Bert R. Mandelbaum, MD, DHL (Hon)


August 18, 2016

Competing When the Weather Is Hot

Another concern about the Games, Rio's water pollution, has also not emerged as a major problem. So far, only one athlete has reported any ill effects out of the 11,000 who are attending.[4]

Because it is winter in Brazil now, heat has not affected the athletes as severely as it might in summer. Temperatures in Manaus, the largest city on the Amazon, in the north-central part of the country, were forecasted to reach the 90s this week, but most venues, including those in Rio, on the southeastern coast, have seen temperatures in the 80s or lower.

That's still warm, and we took a number of precautions.

For soccer we have instituted a policy of cooling breaks. If the WetBulb globe temperature (WBGT)—which accounts for temperature, humidity, wind speed, sun angle, and cloud cover—reaches 32º C (89.7º F), we stop for 3 minutes at the 30th and 70th minutes to cool down. We pass out towels soaked in ice water, which drops the athletes' core temperature.

We instituted the first such cooling break in 2014 during the World Cup in Brazil, when Mexico was playing Holland. I was the person behind the scenes pulling it off.

Soccer is a very traditional game; you can't affect its integrity. We had to work with the media and the officials to optimize the game and the players' performance. In the beginning there was a lot of resistance, but ultimately we saw almost complete acceptance.

Strategies for Coping With Heat

Strategies for coping with heat vary from one sport to another. If you're working with a marathon runner or cyclist, you might schedule the event early in the day before temperatures rise. In soccer, you might hold the event later in the day when the WBGT sinks.

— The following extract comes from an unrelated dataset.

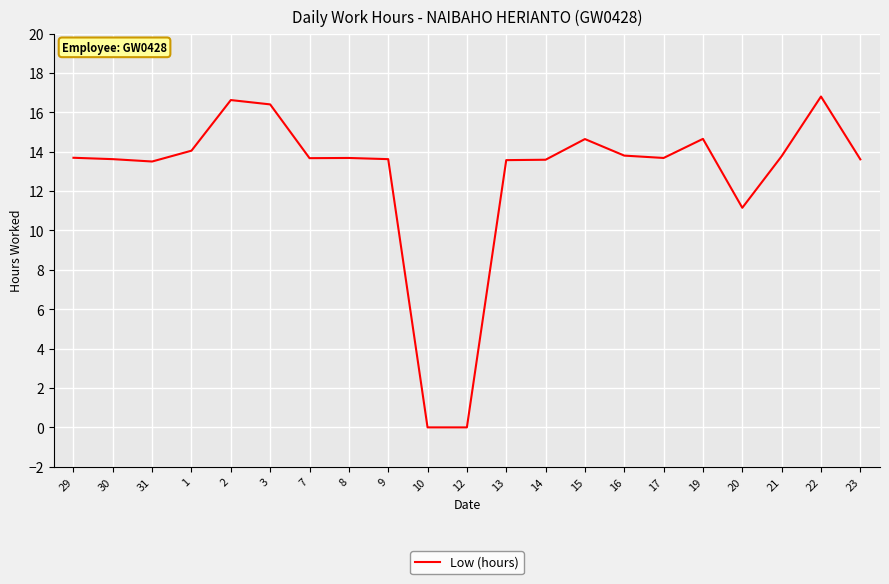

What is the maximum value shown in the chart?

16.8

Some aspects of human physiology are simply adaptive techniques. We are built to adapt to heat better than many animals and primates do; our skin can lose heat, our sweating systems work, and we're not covered with hair like a dog or an ape.

This evolutionary adaptation goes back to a time when our ancestors practiced pursuit hunting. Running at a slow, steady pace, some early hominids could catch impalas and antelopes, which didn't have the capacity to regulate their temperatures as well and would overheat.

After chasing an animal for 2-3 hours, the only way our ancestors made it back to camp was to rehydrate by drinking the blood of their prey. This hypertonic fluid, high in salt, was the optimum drink.

In intense environments, if we try to rehydrate with just water, we can become hyponatremic. That's why I recommend sports drinks that contain a full complement of electrolytes to athletes competing during high temperatures.

I also recommend a comprehensive diet to maintain liver glycogen levels. People who eat a balanced diet and wish to avoid the carbohydrates in sports drinks may want to combine their water with a salt pill of the sort that American football teams have used for years.